From the October 2018 Desktop News | Researchers at UA are bringing together their expertise in geography, modeling, and criminal activity to better understand how enforcement activity influences drug trafficking in Central America.
The project is one of nine recently funded by the National Science Foundation to advance the scientific understanding of how such illicit supply networks function – and how to dismantle them.
The new awards support research that combine engineering with computer, physical, and social sciences to address a danger that poses significant consequences for national and international security. Nimble and technologically sophisticated networks traffic in contraband that includes people, illegal weapons, drugs, looted antiquities, and exotic animal products.
Unencumbered by national boundaries, they funnel illicit profits to criminal organizations and fuel transnational and terrorist organizations.
Other federal agencies and organizations have worked on this issue for many years, with involvement of specialized fields in the academic community.
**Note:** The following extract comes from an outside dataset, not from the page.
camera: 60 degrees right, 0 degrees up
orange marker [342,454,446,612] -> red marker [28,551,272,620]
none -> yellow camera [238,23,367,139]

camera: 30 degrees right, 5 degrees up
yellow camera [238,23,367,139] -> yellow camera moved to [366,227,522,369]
The new NSF awards leverage fundamental research, taking an engineering systems-based approach made far more powerful by the integration of other scientific disciplines.
Government agencies and law enforcement are primarily concerned with forward-looking strategic readiness and operational efficiency, said Dr. Nicholas R. Magliocca, UA assistant professor of geography and lead investigator for UA.
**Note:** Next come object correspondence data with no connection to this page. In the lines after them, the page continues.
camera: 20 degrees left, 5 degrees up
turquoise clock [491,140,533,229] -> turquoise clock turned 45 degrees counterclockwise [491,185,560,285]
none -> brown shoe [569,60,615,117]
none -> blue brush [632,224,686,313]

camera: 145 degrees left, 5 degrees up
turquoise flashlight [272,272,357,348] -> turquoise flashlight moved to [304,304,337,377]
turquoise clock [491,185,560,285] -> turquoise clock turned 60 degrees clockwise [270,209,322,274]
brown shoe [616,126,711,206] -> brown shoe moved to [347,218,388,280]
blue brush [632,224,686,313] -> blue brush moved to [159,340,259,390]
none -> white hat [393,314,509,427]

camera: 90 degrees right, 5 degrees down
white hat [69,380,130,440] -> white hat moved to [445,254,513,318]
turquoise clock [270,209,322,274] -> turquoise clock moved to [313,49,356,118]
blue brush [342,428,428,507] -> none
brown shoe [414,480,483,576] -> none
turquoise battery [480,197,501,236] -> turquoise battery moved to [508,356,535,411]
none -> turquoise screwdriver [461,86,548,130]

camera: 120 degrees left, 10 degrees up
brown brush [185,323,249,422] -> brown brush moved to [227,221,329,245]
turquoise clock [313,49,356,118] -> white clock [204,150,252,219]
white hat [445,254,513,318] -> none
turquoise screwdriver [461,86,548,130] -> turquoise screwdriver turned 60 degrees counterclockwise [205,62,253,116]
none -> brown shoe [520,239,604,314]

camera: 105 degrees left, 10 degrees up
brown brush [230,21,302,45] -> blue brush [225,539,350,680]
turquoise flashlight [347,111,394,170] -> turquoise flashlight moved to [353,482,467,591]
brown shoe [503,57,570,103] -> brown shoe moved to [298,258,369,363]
“Academic research can ask larger questions about current drug policy, for example, and how current drug policy plays out differently across different geographical spaces,” he said. “It can also bring a diversity of methodological approaches and perspectives to investigate the operations of illicit supply networks, which is necessary given the incomplete knowledge and data we have about such activities.”
Efforts by the United States to curtail illegal narcotics from getting into the country by smuggling routes through Central America over the past decades have been costly and ineffective, with traffickers adapting and changing their networks. The space drug traffickers use has spread from roughly 2 million square miles in 1996 to 7 million square miles in 2017, according to Magliocca.
“We are aiming to understand the source of this ineffectiveness by understanding how narco-traffickers adapt to current interdiction practices and how their responses might change under different interdiction strategies,” he said.
The enforcement strategies tested in the research will range from the current practices to significant de-escalation, he said.
Dr. Kevin Curtin, UA professor of geography, will model current and alternative counter-drug efforts. Dr. Diana Dolliver, UA assistant professor of criminology and criminal justice, will study the types of places traffickers can exploit and the opportunity for laundering money across those spaces.
The UA team will also work with researchers at Ohio State University.
Researchers will use unclassified data sources that describe the volume and timing of cocaine flows throughout the Central American transit zones. The trafficking routes are not mapped or known, but many government, military and academic institutions have tried to infer route locations based on circumstantial evidence, Magliocca said.
“This project will show that a new paradigm is needed in which spatial patterns of narco-trafficking and its proliferation over time are recognized to be—and explicitly modeled as— the result of co-evolution with interdiction operations,” he said.